# Task prompt
Among the entries below, one stretch runs from the line that contains "Familiarize yourself with" through the line that contains "Meet with the". Repeat that stretch exactly, ends included, and only that.

# Material to process
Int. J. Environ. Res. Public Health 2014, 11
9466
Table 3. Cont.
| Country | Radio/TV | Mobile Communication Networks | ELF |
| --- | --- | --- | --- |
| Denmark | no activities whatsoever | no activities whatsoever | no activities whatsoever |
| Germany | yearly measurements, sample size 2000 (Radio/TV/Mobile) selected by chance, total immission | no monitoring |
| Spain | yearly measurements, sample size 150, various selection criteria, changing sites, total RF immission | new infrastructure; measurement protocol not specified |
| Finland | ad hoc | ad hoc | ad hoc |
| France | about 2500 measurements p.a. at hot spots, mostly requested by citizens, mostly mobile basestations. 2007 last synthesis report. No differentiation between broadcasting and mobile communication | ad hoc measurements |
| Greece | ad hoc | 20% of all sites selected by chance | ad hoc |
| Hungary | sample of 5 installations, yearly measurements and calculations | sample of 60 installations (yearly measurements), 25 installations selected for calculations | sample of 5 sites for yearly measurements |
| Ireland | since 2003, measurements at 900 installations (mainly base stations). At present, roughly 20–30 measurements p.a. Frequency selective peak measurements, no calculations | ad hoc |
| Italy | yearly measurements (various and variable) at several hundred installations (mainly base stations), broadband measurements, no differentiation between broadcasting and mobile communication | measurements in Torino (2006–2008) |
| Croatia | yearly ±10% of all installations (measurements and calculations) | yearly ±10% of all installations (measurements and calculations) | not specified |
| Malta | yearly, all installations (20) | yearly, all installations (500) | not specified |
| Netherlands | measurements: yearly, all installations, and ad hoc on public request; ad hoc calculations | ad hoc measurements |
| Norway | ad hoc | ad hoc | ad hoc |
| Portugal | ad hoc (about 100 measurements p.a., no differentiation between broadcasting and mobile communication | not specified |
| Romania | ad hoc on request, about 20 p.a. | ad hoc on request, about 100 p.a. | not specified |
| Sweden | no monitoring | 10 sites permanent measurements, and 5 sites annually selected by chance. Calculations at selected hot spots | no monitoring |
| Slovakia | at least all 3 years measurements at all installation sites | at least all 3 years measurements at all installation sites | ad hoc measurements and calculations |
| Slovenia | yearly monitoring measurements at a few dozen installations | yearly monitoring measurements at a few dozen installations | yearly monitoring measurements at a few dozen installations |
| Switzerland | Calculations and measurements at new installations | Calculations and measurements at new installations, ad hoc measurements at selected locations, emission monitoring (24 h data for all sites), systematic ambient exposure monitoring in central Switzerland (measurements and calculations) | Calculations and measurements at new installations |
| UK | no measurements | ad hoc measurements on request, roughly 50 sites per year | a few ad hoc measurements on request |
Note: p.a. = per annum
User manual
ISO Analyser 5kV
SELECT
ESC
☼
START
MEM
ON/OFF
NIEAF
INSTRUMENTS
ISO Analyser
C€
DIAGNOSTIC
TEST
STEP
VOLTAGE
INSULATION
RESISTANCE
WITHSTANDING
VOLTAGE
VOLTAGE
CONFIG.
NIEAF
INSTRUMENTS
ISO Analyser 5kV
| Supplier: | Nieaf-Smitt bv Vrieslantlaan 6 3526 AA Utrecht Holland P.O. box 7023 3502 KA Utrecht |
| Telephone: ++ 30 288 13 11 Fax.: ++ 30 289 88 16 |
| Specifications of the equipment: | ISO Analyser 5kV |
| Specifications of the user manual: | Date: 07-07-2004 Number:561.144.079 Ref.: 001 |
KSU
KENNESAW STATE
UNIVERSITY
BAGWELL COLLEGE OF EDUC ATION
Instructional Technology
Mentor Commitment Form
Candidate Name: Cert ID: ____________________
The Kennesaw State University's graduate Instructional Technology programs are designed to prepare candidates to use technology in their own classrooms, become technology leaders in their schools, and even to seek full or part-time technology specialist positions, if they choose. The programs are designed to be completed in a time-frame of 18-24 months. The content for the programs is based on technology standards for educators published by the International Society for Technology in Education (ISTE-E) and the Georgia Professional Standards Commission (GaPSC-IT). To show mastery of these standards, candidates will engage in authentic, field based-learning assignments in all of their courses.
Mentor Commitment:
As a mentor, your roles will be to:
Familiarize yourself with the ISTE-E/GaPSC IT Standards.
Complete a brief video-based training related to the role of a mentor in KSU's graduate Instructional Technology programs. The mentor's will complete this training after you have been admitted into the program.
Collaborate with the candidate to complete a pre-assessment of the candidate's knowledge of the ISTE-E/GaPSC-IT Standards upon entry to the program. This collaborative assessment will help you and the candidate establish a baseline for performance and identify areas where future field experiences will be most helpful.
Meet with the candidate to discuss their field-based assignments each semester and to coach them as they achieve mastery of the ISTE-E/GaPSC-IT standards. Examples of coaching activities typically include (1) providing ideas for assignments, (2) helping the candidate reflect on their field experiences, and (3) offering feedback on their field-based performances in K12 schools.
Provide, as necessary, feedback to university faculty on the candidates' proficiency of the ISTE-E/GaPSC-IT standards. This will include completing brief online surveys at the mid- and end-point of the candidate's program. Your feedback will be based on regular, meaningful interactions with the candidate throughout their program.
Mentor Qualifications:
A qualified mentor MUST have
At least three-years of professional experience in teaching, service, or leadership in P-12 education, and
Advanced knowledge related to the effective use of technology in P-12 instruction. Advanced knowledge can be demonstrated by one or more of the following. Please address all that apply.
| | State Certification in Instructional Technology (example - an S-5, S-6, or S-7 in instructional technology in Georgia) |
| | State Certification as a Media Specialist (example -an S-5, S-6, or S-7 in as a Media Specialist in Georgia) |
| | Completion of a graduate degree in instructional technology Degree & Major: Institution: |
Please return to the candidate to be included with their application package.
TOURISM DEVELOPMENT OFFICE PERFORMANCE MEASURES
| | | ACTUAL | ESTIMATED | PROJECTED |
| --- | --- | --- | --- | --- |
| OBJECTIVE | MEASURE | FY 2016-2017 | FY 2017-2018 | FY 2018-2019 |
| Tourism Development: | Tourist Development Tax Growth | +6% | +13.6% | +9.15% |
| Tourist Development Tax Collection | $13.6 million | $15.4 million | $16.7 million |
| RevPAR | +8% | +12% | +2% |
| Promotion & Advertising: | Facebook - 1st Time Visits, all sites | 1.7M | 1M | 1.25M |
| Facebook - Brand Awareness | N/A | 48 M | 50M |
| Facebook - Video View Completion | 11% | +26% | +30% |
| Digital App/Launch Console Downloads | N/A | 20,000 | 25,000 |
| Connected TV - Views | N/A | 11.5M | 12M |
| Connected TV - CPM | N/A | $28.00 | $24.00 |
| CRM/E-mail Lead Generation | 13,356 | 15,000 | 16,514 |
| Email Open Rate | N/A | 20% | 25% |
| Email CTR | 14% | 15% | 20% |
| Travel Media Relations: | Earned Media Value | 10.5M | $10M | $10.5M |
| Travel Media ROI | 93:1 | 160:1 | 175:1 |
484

# Task result
Familiarize yourself with the ISTE-E/GaPSC IT Standards.
Complete a brief video-based training related to the role of a mentor in KSU's graduate Instructional Technology programs. The mentor's will complete this training after you have been admitted into the program.
Collaborate with the candidate to complete a pre-assessment of the candidate's knowledge of the ISTE-E/GaPSC-IT Standards upon entry to the program. This collaborative assessment will help you and the candidate establish a baseline for performance and identify areas where future field experiences will be most helpful.
Meet with the candidate to discuss their field-based assignments each semester and to coach them as they achieve mastery of the ISTE-E/GaPSC-IT standards. Examples of coaching activities typically include (1) providing ideas for assignments, (2) helping the candidate reflect on their field experiences, and (3) offering feedback on their field-based performances in K12 schools.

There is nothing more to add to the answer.